In early January 1965, the UNC-SDS invited Frank Wilkinson, the executive director of the National Committee to Abolish the House Un-American Activities Committee and who had refused to testify in front of the HUAC, and Dr. Herbert P. Aptheker, a member of the Communist Party USA and a Marxist historian, to speak on campus.
Paul Dickson and student government also supported the invitations of Aptheker and Wilkinson, as did the Daily Tar Heel, the Carolina Forum, the Campus Y, the Di-Phi, the Carolina Political Union, and the Order of the Golden Fleece. Because of the student body president’s traditional relationship with the UNC administration, Dickson would become the de facto leader of the combined student effort to overturn the Speaker Ban. Throughout late 1965 and early 1966, Dickson would meet secretly with William Friday at the president's house to discuss strategy.
A graduate student in the Department of Sociology, Gary Waller was vice chairman of the UNC Chapter of the Students for a Democratic Society and became chairman when chairman Jim McCorkel resigned on 2 February 1966 to spend more time on his graduate studies. Waller served on the executive committee of the Committee for Free Inquiry along with Paul Dickson.

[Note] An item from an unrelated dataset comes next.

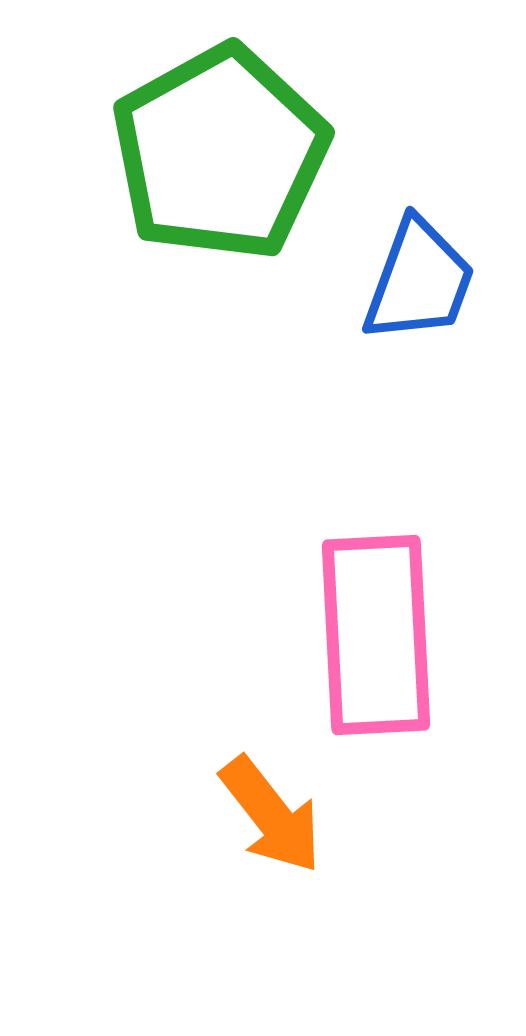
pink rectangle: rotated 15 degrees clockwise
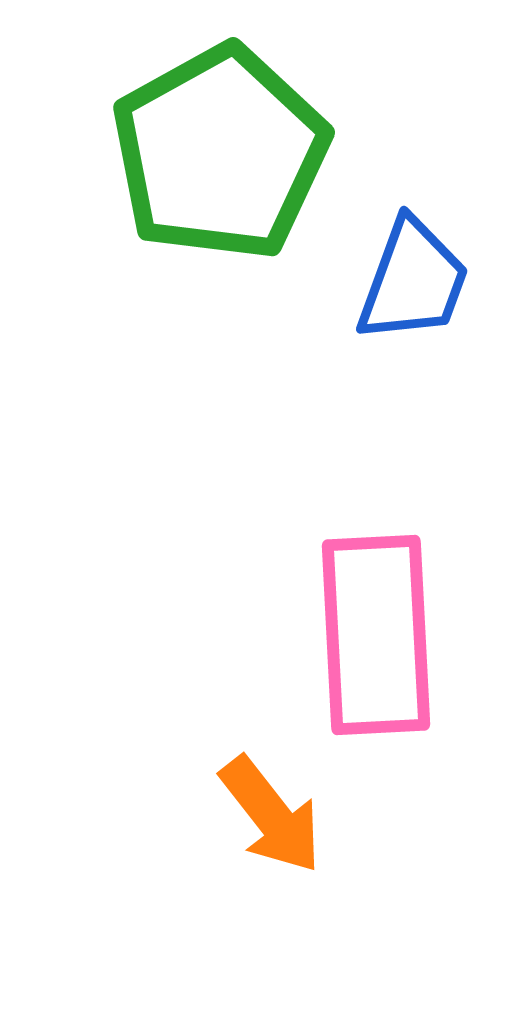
blue trapezoid: moved 6 px left
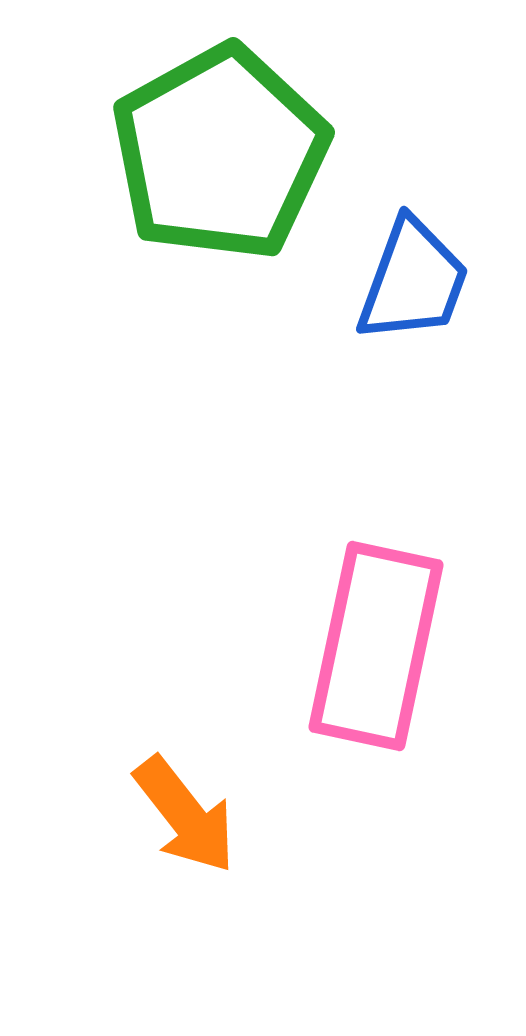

Other notable members of the UNC-SDS during the Speaker Ban protests were Jim McCorkel, Stuart Matthews, Reid Reynolds, and Jerry Waller.
In February 1966, UNC-SDS, Paul Dickson, and other campus leaders, including George E. Nicholson III, chair of the Carolina Forum, and Ernest S. McCrary, editor of the Daily Tar Heel, formed the Committee for Free Inquiry. The primary objective of the committee was to mobilize students and faculty and pressure UNC officials to accept speakers on campus regardless of "their political affiliation or background."
In response to the Board of Trustees’ decision to the give the chancellor responsibility for approving visiting speakers, the UNC-SDS sent a memo to acting chancellor Sitterson asking for his permission to allow Herbert Aptheker to speak on campus.